2.  Guidance: Secure Software Development Practices for GenAI and Dual-Use Foundation Models

The draft Secure Software Development Practices for GenAI and Dual-Use Foundation Models (NIST SP 800-218A) is designed as a “Community Profile” companion resource to supplement NIST’s existing Secure Software Development Framework (SSDF) (SP 800-218) and is intended to be useful to producers of AI models, producers of AI systems that use those models, and acquirers of those AI systems.

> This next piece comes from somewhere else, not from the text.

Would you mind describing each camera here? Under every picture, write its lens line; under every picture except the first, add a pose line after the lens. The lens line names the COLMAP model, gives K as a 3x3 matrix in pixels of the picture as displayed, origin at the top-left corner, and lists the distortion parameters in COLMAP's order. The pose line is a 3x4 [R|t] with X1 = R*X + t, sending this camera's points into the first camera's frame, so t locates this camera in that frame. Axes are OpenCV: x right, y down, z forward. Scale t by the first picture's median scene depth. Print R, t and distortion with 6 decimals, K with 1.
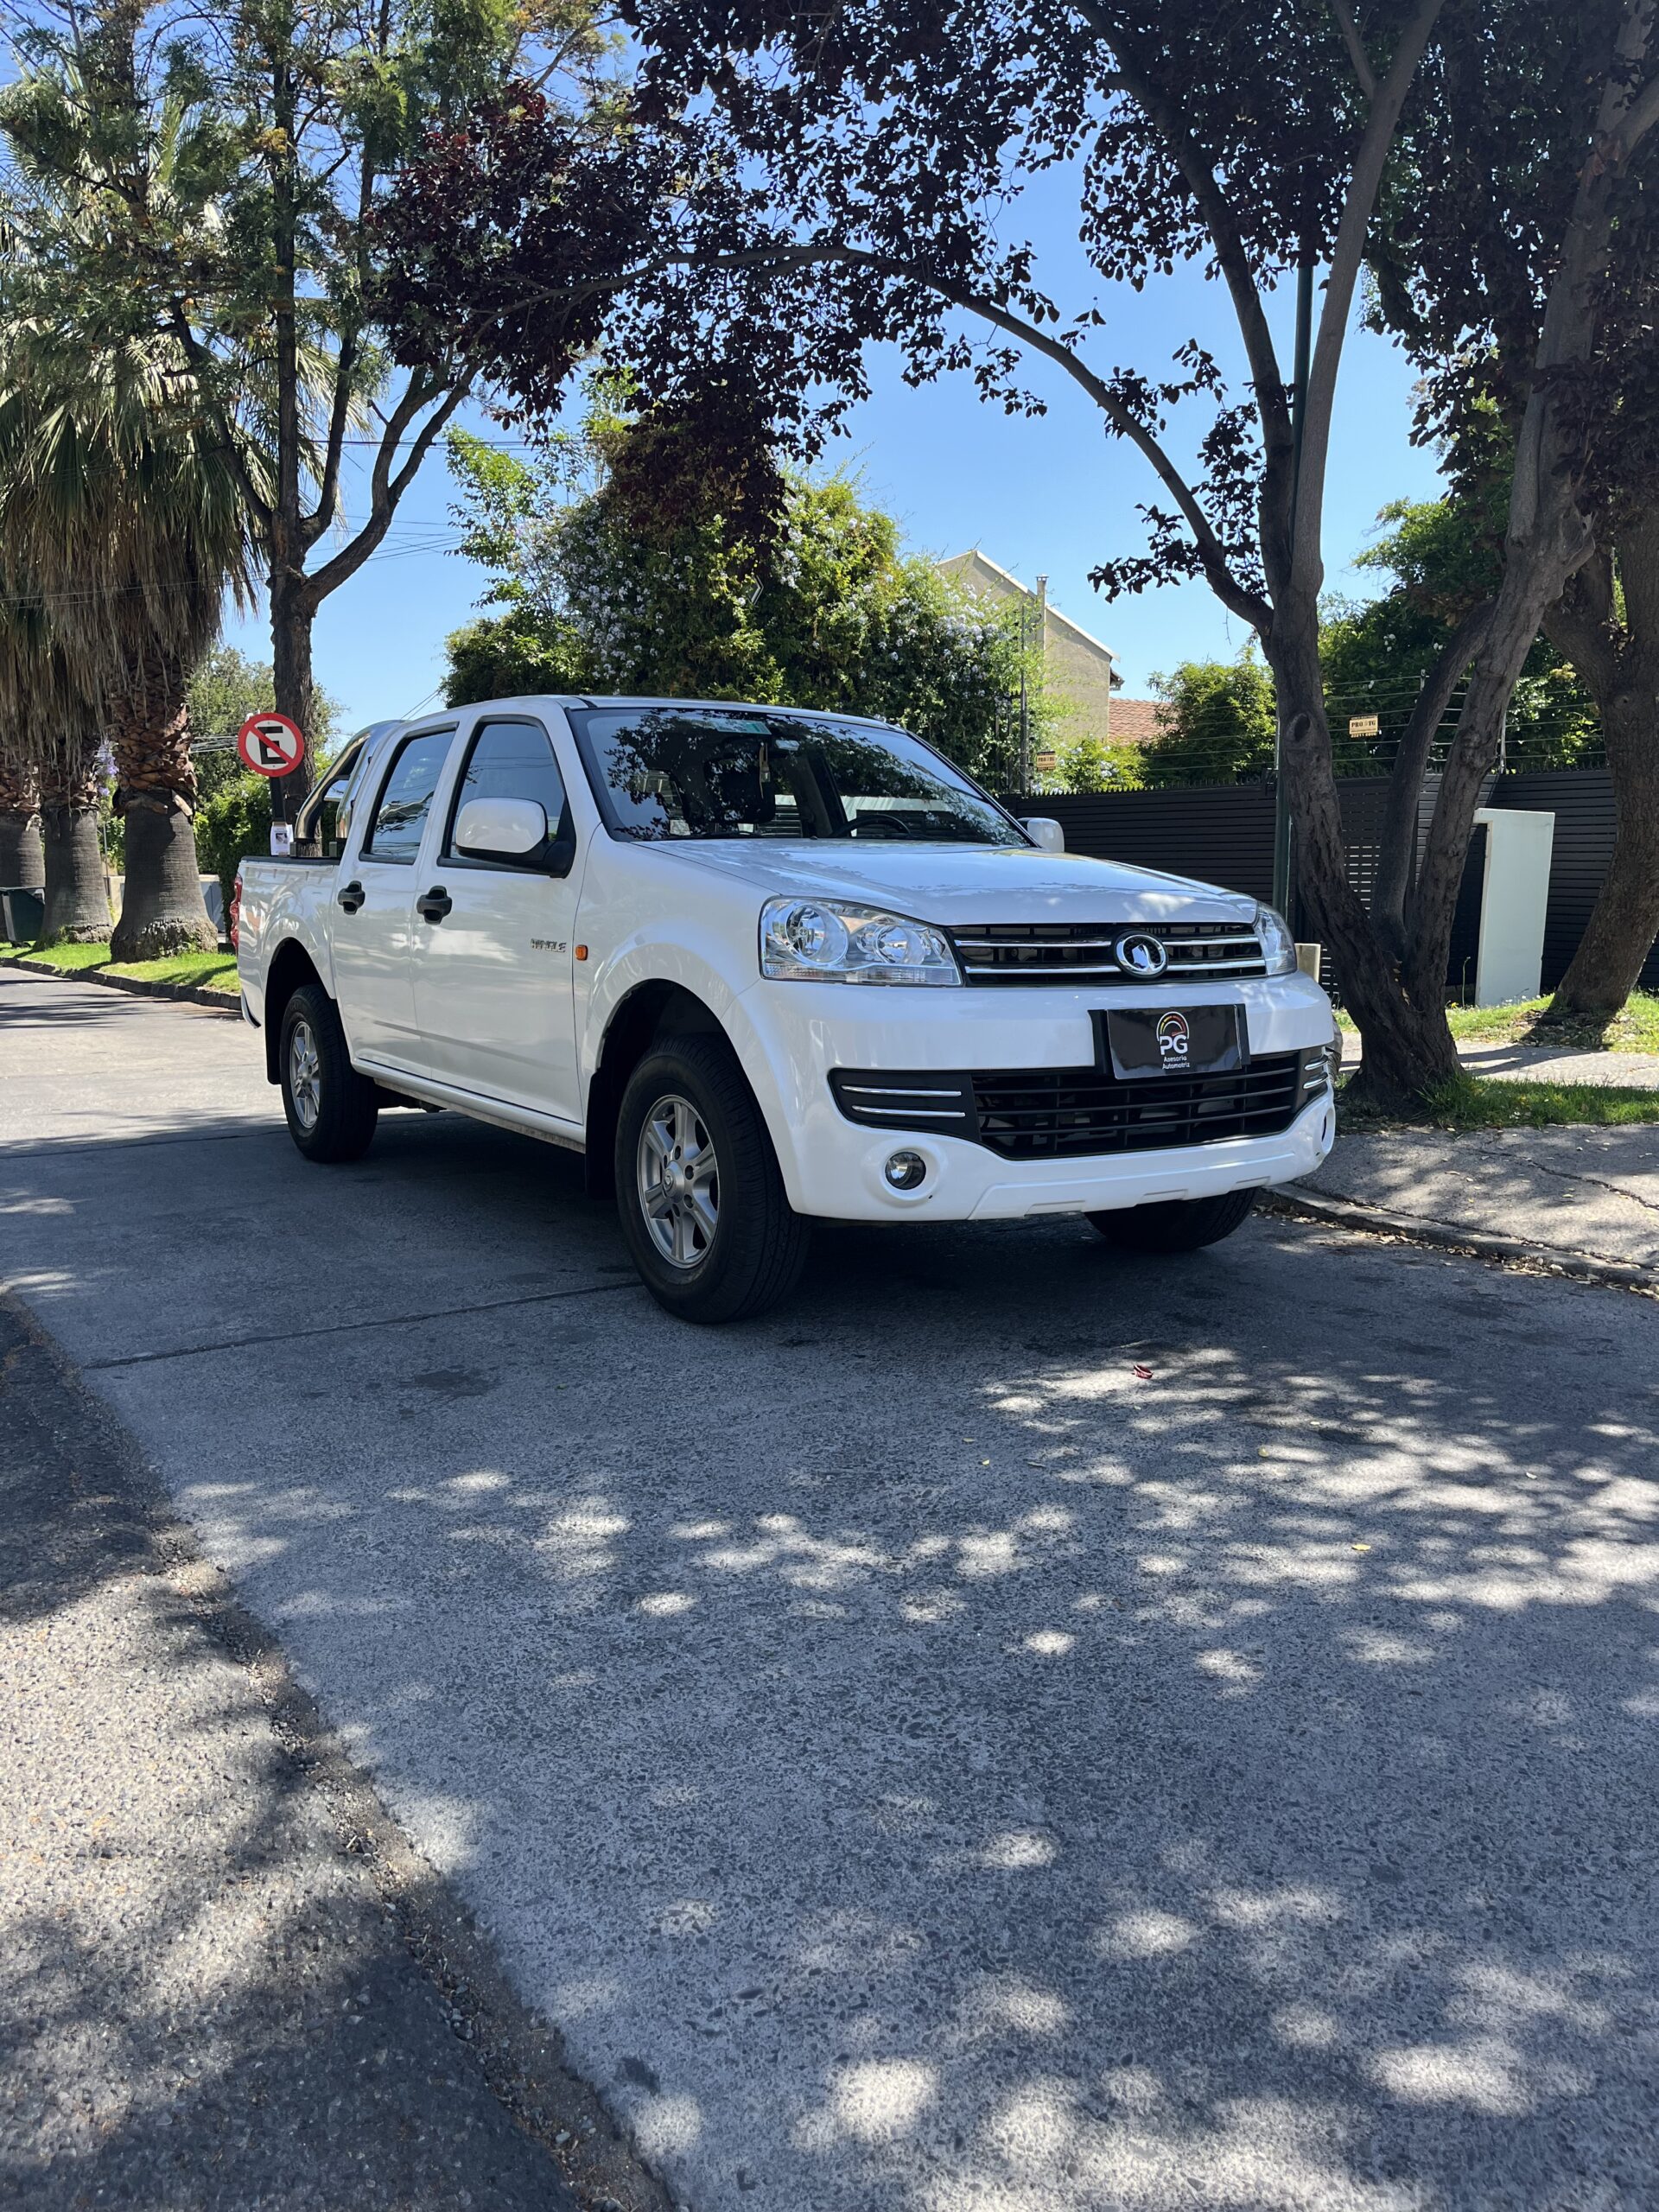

While the existing SSDF focuses on assisting companies to secure software’s lines of code, the draft profile expands on that focus to help address concerns around malicious training data adversely affecting GenAI systems. The draft guidance adds practices, tasks, recommendations, considerations, notes, and other information specific to GenAI and dual-use foundation model development throughout the software development lifecycle, including potential risk factors (e.g., signs of data poisoning, bias, homogeneity, or) and strategies to address them.

3.  Report: Reducing Risks Posed by Synthetic Content

NIST’s draft report, Reducing Risks Posed by Synthetic Content (NIST AI 100-4), provides an overview of technical approaches to promoting digital content transparency based on use case and specific context, including:

• Current methods and approaches for provenance data tracking, authentication, and labeling synthetic content (e.g., digital watermarking, metadata recording, content labels).
• Testing and evaluating techniques for both:
  • Provenance data tracking.
  • Synthetic content detection.
• Preventing and reducing harms from explicit/non-consensual intimate synthetic content (e.g., filtering various data (training, input, image outputs, etc.), hashing content that is confirmed to be harmful, and red-teaming and testing).

NIST notes that this report informs, and is complementary to, a separate report required under the AI EO Section 4.5(a) on monitoring the provenance and detection of synthetic content that will be submitted to the White House.

4.  Plan: Global Collaboration on AI Standards

NIST’s draft Plan for Global Engagement on AI Standards (NIST AI 100-5) calls for a coordinated effort to work with key international allies and partners and standards developing organizations to drive  development and implementation of AI-related standards, cooperation and coordination, and information sharing. The plan outlines recommendations in the areas of:

• Standardization: Priority topics (e.g., terminology/taxonomy, risk measurements/mitigations, shared practices for testing, evaluation, verification, and validation (TEVV) of AI systems, mechanisms for enhancing awareness of the origin of digital content (authentic or synthetic), etc.), risk-based management frameworks, and other topics that may require more scientific research and development to understanding about critical components of a potential standard (e.g., energy consumption of AI models, incident response and recovery plans).
• Collaboration: Prioritize engagement with international standards developers, particularly on research and related technical activities; facilitate diverse multi-stakeholder engagement, including private sector leadership/efforts both domestically and more broadly; promote international exchange and alignment on standards and frameworks.

Comment Periods. NIST is soliciting public comments on all four releases (NIST AI 600-1, NIST SP 800-218A, NIST AI 100-4, and NIST AI 100-5), with a deadline to submit by June 2, 2024.